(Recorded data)
■ ■ ■ ■

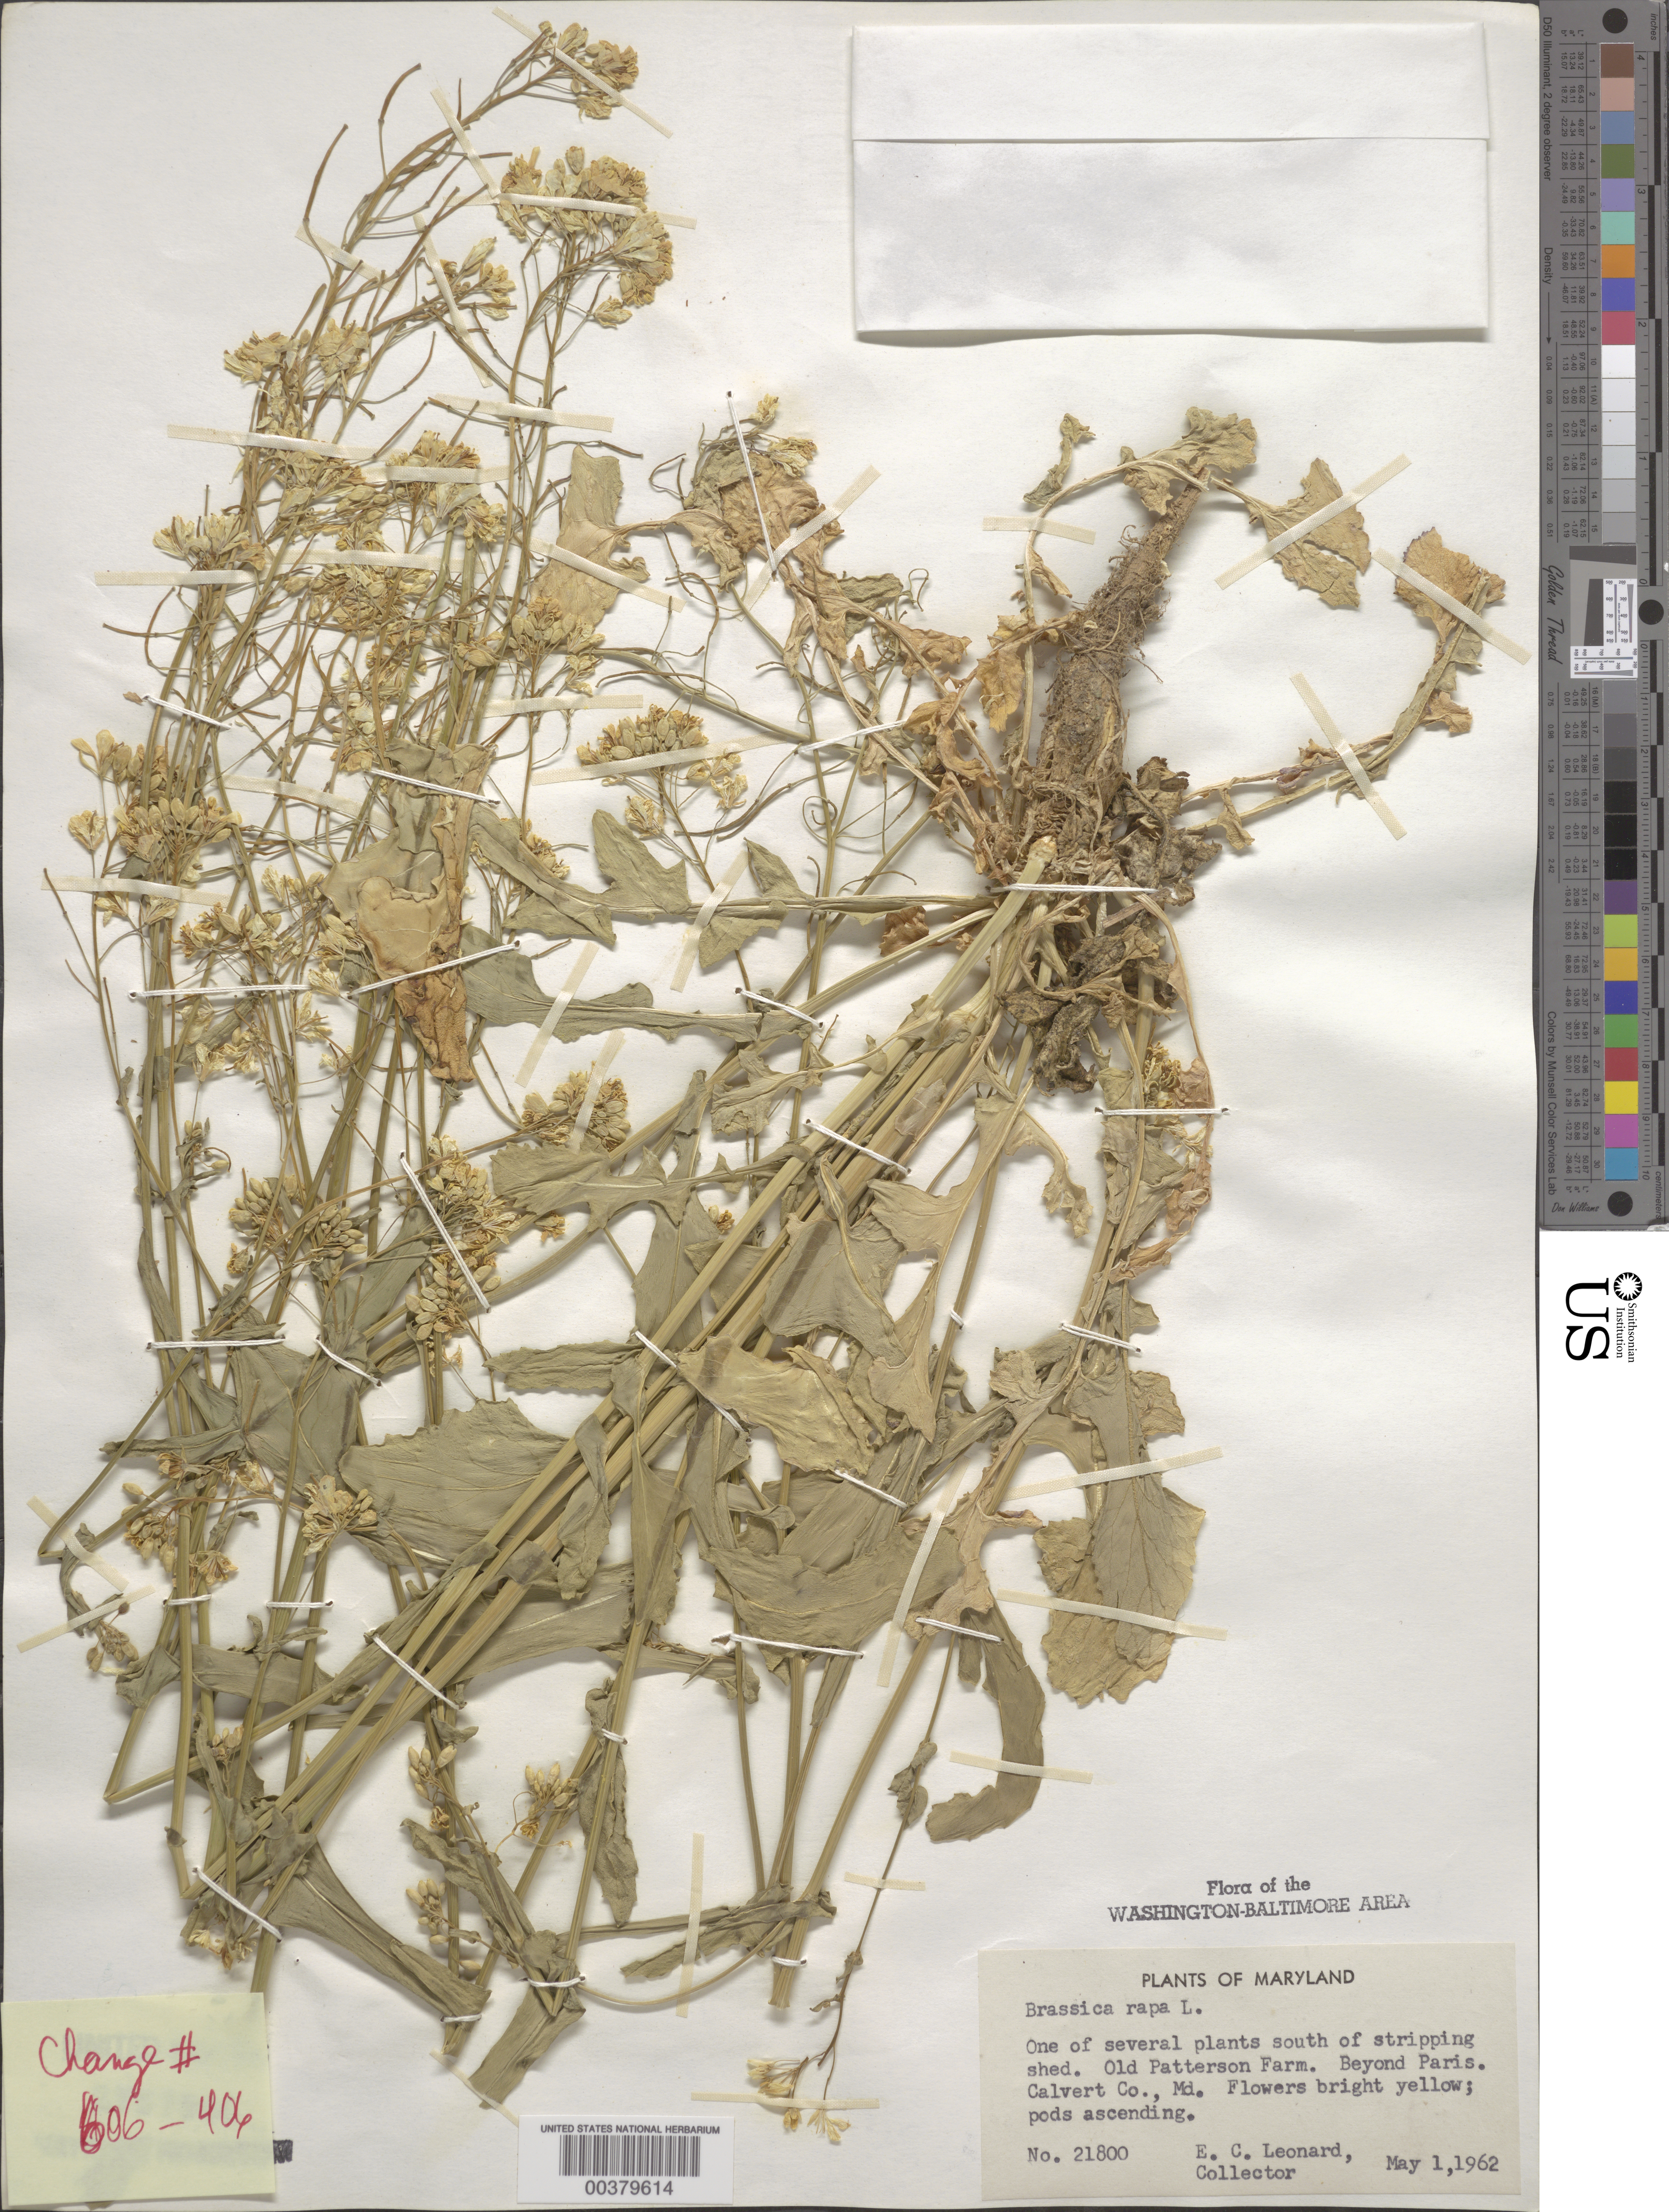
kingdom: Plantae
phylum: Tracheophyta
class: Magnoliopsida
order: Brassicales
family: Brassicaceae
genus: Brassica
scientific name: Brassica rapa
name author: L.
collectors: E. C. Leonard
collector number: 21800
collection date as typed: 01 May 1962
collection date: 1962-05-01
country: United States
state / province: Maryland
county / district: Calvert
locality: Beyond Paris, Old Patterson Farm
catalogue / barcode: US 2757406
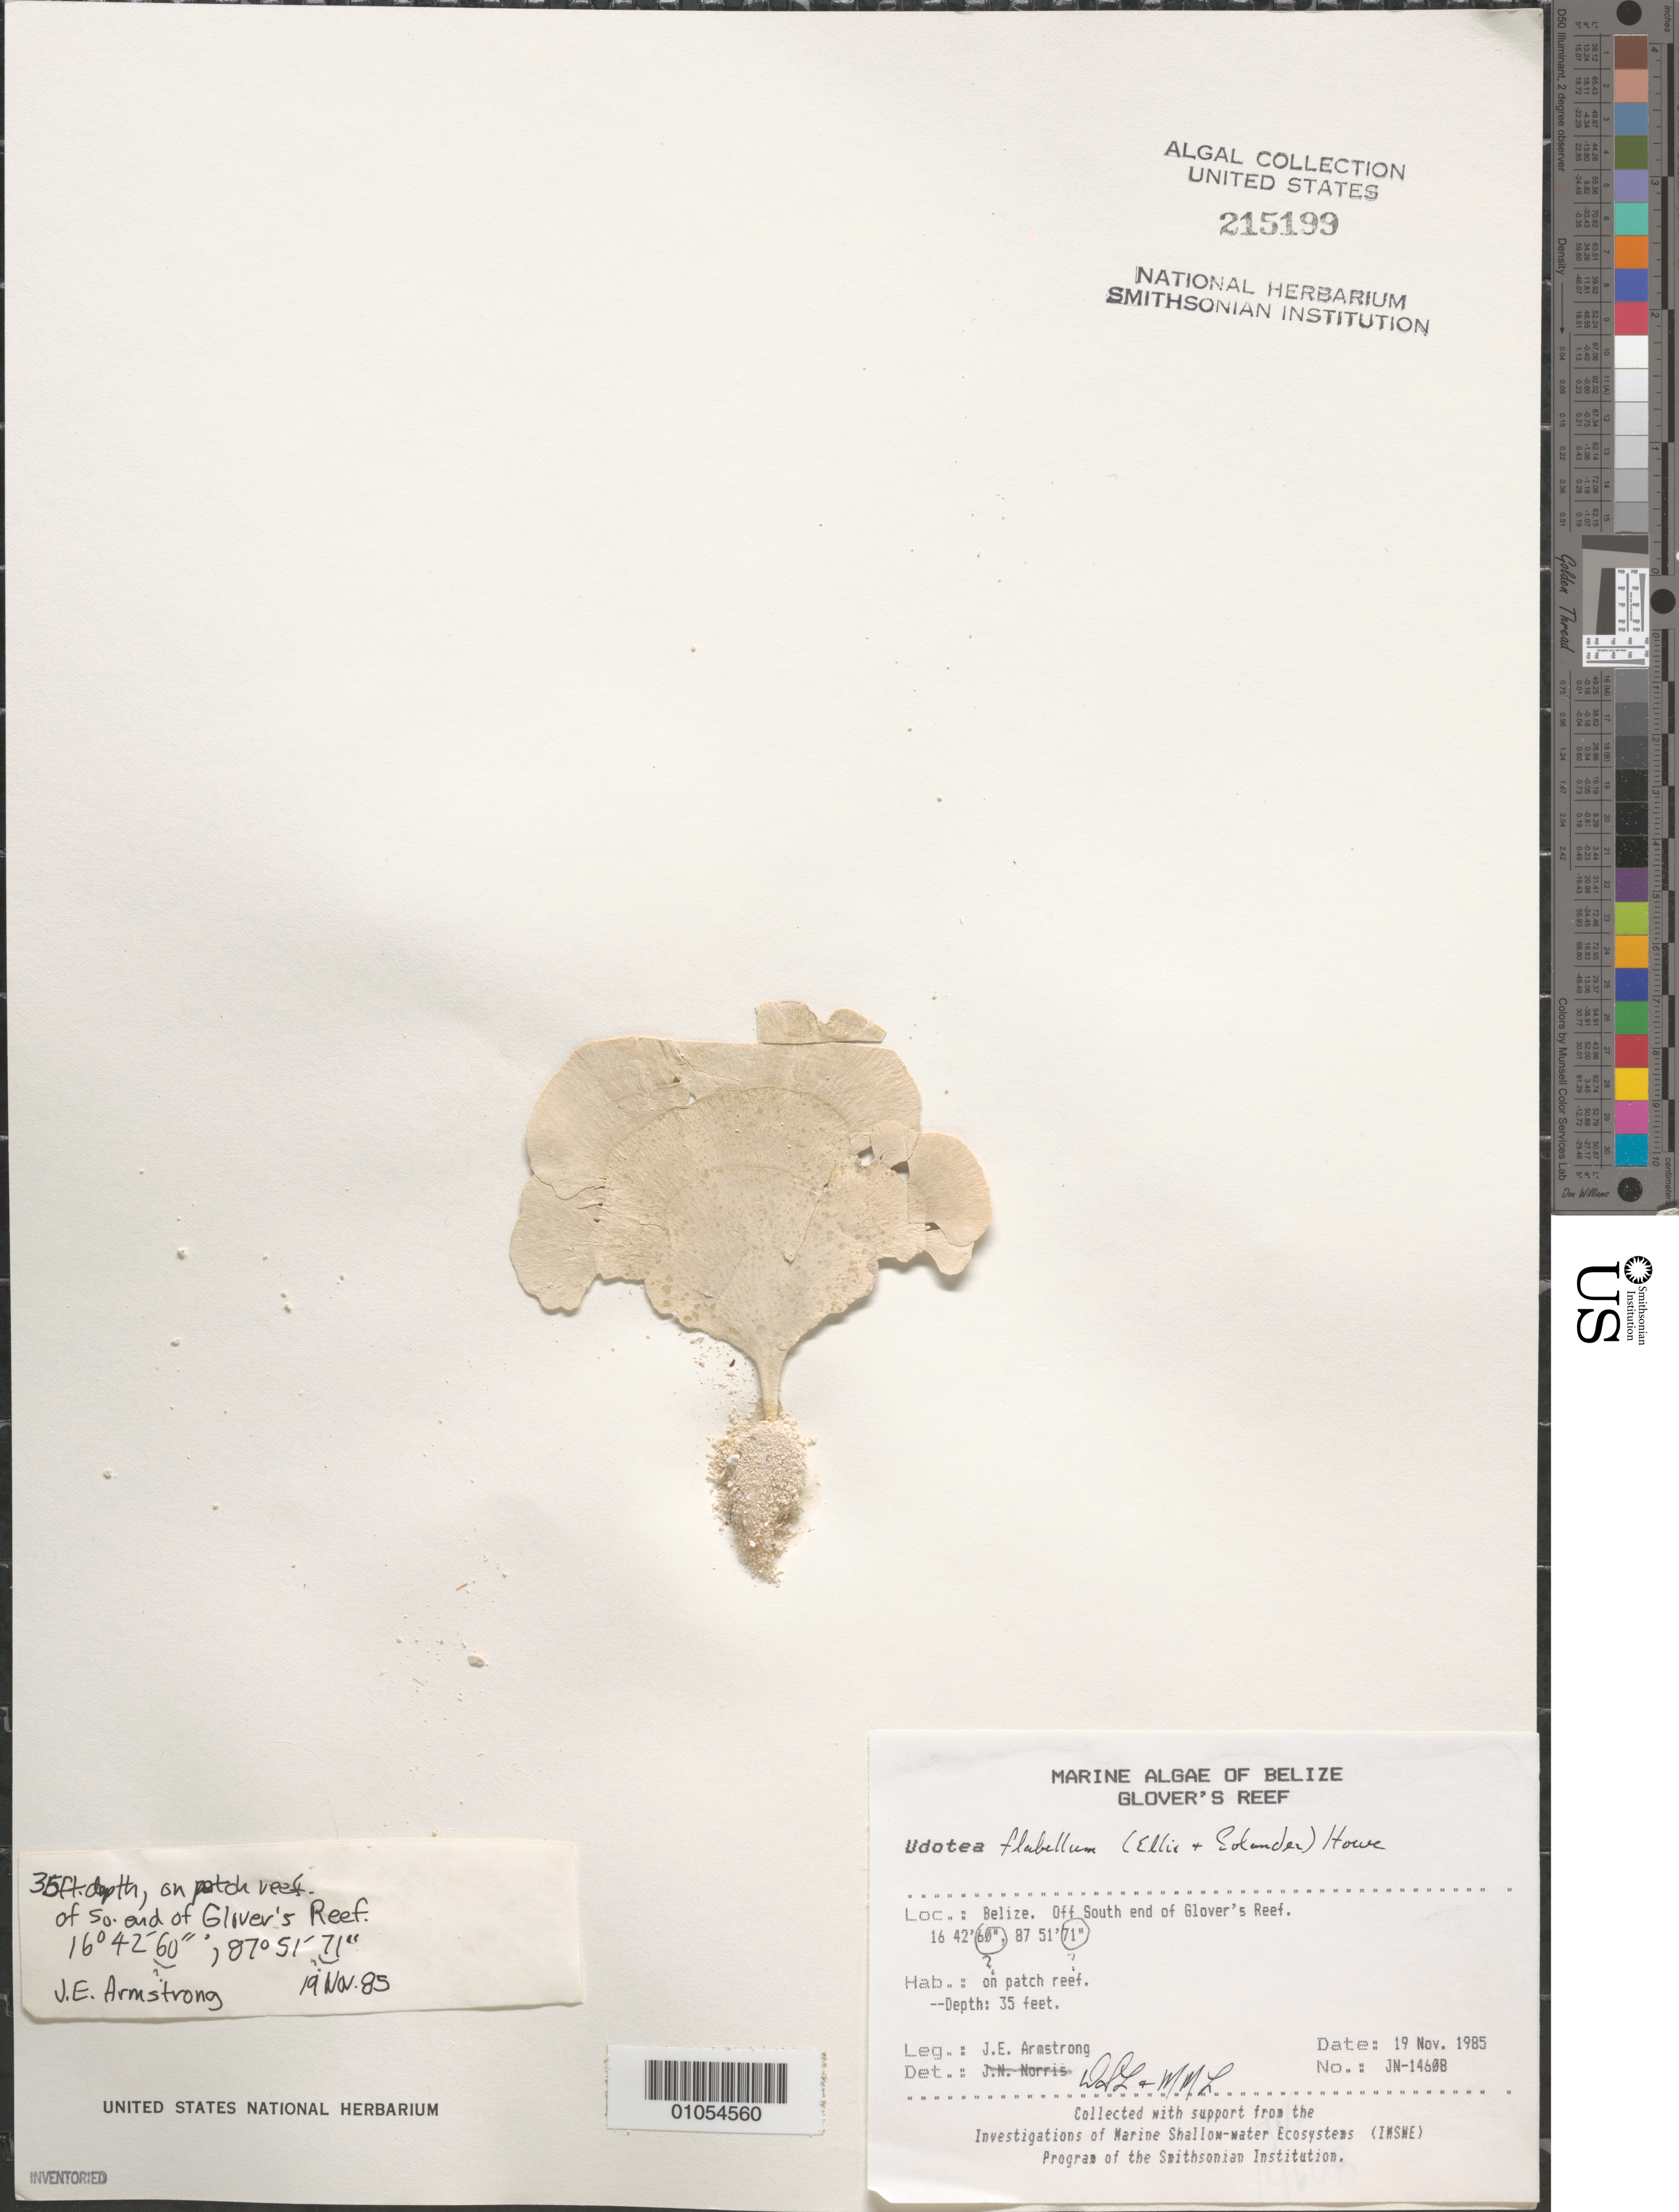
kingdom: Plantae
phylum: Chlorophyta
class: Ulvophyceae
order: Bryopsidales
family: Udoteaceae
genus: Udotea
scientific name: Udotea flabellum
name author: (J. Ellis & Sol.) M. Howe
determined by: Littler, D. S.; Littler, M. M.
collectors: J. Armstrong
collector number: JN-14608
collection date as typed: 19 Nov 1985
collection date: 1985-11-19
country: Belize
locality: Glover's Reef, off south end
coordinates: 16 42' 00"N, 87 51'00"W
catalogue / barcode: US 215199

■ ■ ■ ■

Work instructions
Could you print every line of the material above word for word, leaving out the pictures?

Worked solution
kingdom: Plantae
phylum: Tracheophyta
class: Magnoliopsida
order: Brassicales
family: Brassicaceae
genus: Brassica
scientific name: Brassica rapa
name author: L.
collectors: E. C. Leonard
collector number: 21800
collection date as typed: 01 May 1962
collection date: 1962-05-01
country: United States
state / province: Maryland
county / district: Calvert
locality: Beyond Paris, Old Patterson Farm
catalogue / barcode: US 2757406
kingdom: Plantae
phylum: Chlorophyta
class: Ulvophyceae
order: Bryopsidales
family: Udoteaceae
genus: Udotea
scientific name: Udotea flabellum
name author: (J. Ellis & Sol.) M. Howe
determined by: Littler, D. S.; Littler, M. M.
collectors: J. Armstrong
collector number: JN-14608
collection date as typed: 19 Nov 1985
collection date: 1985-11-19
country: Belize
locality: Glover's Reef, off south end
coordinates: 16 42' 00"N, 87 51'00"W
catalogue / barcode: US 215199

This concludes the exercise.